**Activity**
Collect each line of the records containing the string "lines".

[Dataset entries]
*****
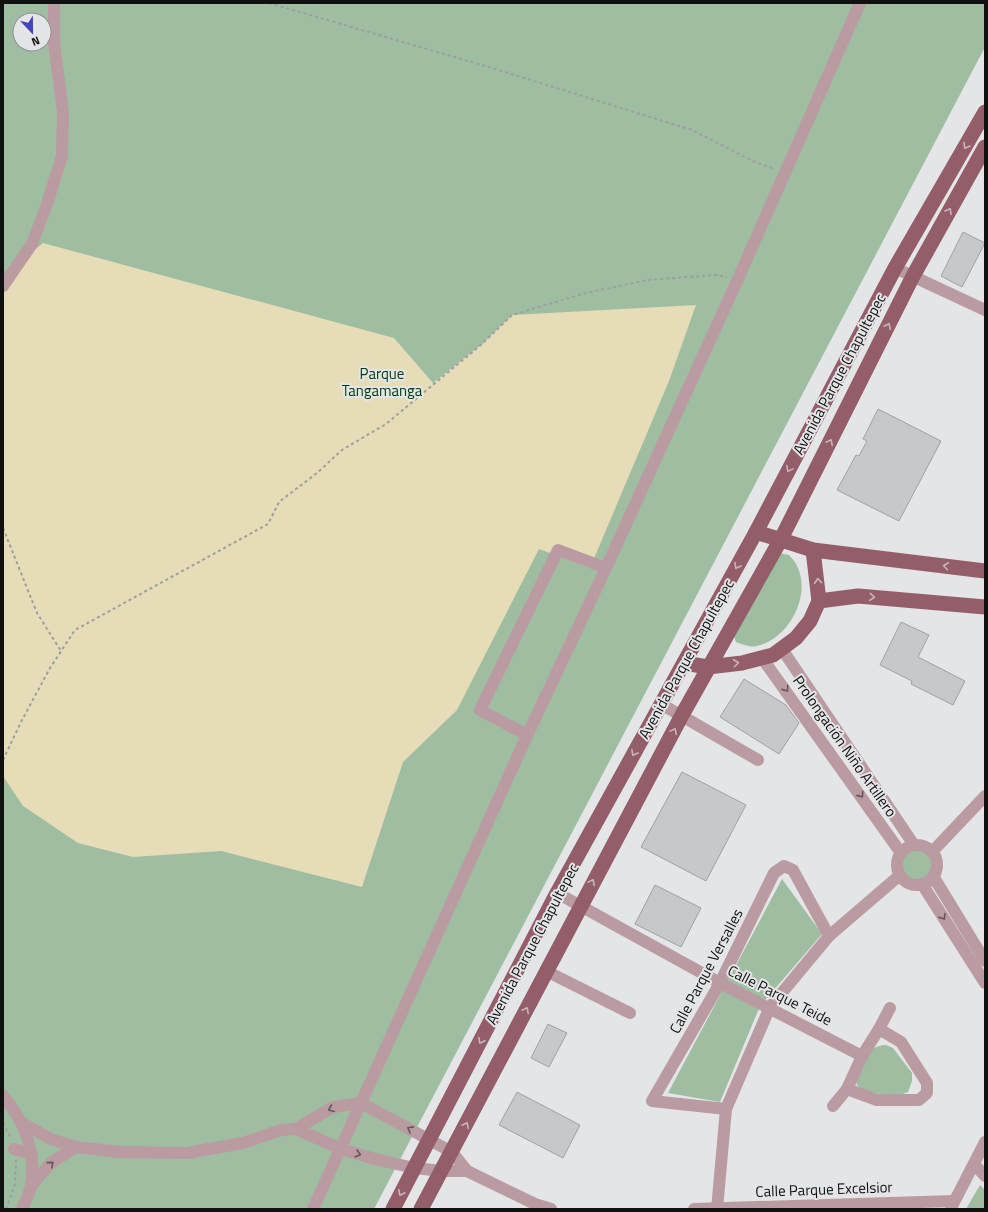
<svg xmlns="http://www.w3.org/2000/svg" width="988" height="1212" viewBox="0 0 988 1212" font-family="'Titillium Web',sans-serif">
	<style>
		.green { fill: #9fbda0; fill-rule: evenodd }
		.sand { fill: #e6dcb7 }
		.building { fill: #c7c8c9; stroke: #a1a1a3 }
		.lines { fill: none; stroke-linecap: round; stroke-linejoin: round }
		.path { stroke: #9d9e9f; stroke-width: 2; stroke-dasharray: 3 3; stroke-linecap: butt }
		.minor { stroke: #bb9ba2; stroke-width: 12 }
		.major { stroke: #945d6a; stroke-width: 15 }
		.oneway { stroke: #c8b5bb }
		.oneway2 { stroke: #66565a }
		.labels { text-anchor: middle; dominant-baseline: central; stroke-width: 4; stroke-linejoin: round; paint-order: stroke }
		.park-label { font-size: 15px; fill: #013b0d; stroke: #e4e5e7 }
		.street-label { font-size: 15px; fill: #101011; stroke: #e4e5e7 }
	</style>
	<rect width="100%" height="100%" fill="#e4e5e7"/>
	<g class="green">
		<path d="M3 3H985V47L374 1209H3ZM20 20H44V44H20Z"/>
		<path d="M779 553 789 555C791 558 795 561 796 564 813 594 789 639 757 646 751 648 742 644 736 642L734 636Z"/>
		<circle cx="917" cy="865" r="20"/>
		<path d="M782 879 822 934 760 1006 720 1102 668 1093Z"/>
		<path d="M886 1045 893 1048 912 1073V1081L908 1092 900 1095 866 1093 857 1085 855 1077C863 1061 866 1046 886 1045Z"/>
		<path d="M980 1185 985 1190V1209H966Z"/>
	</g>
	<path class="sand" d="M43 243 394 338 433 383 482 344 512 315 696 305 669 381 590 568 539 549 457 710 403 762 362 887 221 851 133 857 78 843 23 806 3 776V276Z"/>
	<g class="building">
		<path d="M963 232 985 243 962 287 941 276Z"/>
		<path d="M878 409 941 441 899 521 837 490 856 455 859 456 867 441 863 439Z"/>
		<path d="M901 622 929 635 918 657 965 681 953 705 911 684 912 681 880 665Z"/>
		<path d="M744 679 786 705 799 723 779 754 720 717Z"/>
		<path d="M682 772 746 805 706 881 641 847Z"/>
		<path d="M655 885 701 908 681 947 635 924Z"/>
		<path d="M548 1024 567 1033 549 1067 531 1058Z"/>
		<path d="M517 1092 580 1125 563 1158 499 1125Z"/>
	</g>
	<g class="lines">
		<g class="path">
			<path d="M269 3 492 68 692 130 753 161 774 169"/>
			<path d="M3 528 37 613 61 651"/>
			<path d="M3 760 21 722 50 668 75 630 268 524 279 502 317 473 342 450 386 424 482 344 512 315 586 293 647 280 715 275 727 277"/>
			<path d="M3 1123 11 1138"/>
			<path d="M6 1209 15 1184 16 1160"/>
		</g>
		<g class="minor">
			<path d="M895 268 985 310"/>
			<path d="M3 286 32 244 47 204 62 156 63 111 54 43V3"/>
			<path d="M782 649 914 845"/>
			<path d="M762 658 901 853"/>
			<path d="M661 704 758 760"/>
			<path d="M527 735 480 710 558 550 606 568"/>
			<circle cx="917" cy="865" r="20"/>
			<path d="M932 852 985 796"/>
			<path d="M933 876 985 961"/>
			<path d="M922 884 985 983"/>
			<path d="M557 893 720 983 862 1056"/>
			<path d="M546 971 630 1013"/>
			<path d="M847 1089 877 1100H919L927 1093V1083L901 1042 879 1029"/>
			<path d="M3 1096C25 1121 36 1152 31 1185 30 1193 25 1202 22 1209"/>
			<path d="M833 1106 847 1089 862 1056 879 1029 890 1008"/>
			<path d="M726 1109 652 1101 720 983 774 873 784 866 793 870 829 936"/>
			<path d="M22 1123 53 1140 76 1147 120 1152 187 1153 243 1143 281 1130 296 1129 341 1149 375 1159 414 1168 442 1171H467L535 1204 551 1209"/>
			<path d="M296 1129 333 1107 361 1103 452 1152 467 1171"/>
			<path d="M14 1149 32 1154"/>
			<path d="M974 1164 985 1176"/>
			<path d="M31 1186 51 1163 76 1147"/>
			<path d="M951 1208 985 1142"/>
			<path d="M313 1209 525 740 606 568 738 279 860 3"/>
			<path d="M694 1209 954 1201"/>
			<path d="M717 1209 726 1109 770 1007 829 936 900 875"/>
		</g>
		<g class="major">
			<path d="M756 532 813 550 985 571"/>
			<path d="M819 601 858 596 985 607"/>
			<path d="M684 663 708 667 742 663 773 655 796 638 810 621 819 601 813 550"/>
			<path d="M393 1209 557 893 756 532 895 268 985 112"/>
			<path d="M421 1209 682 715 781 539 913 276 985 147"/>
		</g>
	</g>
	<defs><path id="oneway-chevron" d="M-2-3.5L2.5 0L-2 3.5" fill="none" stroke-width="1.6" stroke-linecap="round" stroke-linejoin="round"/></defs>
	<g class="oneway">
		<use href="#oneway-chevron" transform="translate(966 146) rotate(120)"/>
		<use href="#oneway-chevron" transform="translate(949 211) rotate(-61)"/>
		<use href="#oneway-chevron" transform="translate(888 326) rotate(-63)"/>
		<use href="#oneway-chevron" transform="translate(830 442) rotate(-63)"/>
		<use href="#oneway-chevron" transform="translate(789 469) rotate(118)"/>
		<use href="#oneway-chevron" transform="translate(737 566) rotate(119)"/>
		<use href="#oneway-chevron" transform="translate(946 566) rotate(-173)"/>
		<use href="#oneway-chevron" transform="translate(818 581) rotate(-95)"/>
		<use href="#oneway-chevron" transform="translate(872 597) rotate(5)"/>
		<use href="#oneway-chevron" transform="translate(736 663) rotate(-7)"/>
		<use href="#oneway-chevron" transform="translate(674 731) rotate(-62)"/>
		<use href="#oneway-chevron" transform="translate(634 753) rotate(119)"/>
		<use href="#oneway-chevron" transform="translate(592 882) rotate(-62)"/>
		<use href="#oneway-chevron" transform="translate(526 1010) rotate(-63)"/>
		<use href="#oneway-chevron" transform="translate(481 1041) rotate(117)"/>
		<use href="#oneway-chevron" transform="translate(466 1125) rotate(-63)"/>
		<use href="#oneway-chevron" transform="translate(401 1193) rotate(117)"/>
	</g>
	<g class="oneway2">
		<use href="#oneway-chevron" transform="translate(786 689) rotate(55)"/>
		<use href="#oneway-chevron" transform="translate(861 795) rotate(55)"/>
		<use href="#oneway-chevron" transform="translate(943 917) rotate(58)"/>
		<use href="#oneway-chevron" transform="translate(331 1109) rotate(157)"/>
		<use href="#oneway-chevron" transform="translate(410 1129) rotate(-151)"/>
		<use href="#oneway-chevron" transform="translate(358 1154) rotate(16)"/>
		<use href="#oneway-chevron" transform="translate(51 1164) rotate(-41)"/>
	</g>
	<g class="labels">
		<g class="park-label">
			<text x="382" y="373">Parque<tspan x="382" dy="17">Tangamanga</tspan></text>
		</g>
		<g class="street-label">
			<text transform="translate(839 374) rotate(-62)">Avenida Parque Chapultepec</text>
			<text transform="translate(686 659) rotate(-61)">Avenida Parque Chapultepec</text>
			<text transform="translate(845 746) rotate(55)">Prolongación Niño Artillero</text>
			<text transform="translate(532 944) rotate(-62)">Avenida Parque Chapultepec</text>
			<text transform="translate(706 971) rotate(-62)">Calle Parque Versalles</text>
			<text transform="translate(780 995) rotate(27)">Calle Parque Teide</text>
			<text transform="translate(824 1189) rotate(-2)">Calle Parque Excelsior</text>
		</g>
	</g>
	<rect width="988" height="1212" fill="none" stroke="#101011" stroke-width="8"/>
	<g transform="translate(32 32) rotate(158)"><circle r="19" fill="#e4e5e7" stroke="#8f9091"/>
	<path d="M0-3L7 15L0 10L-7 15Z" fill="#4345ba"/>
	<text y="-6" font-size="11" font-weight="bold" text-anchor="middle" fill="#101011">N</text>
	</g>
</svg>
*****
**Output below**
		.lines { fill: none; stroke-linecap: round; stroke-linejoin: round }
	<g class="lines">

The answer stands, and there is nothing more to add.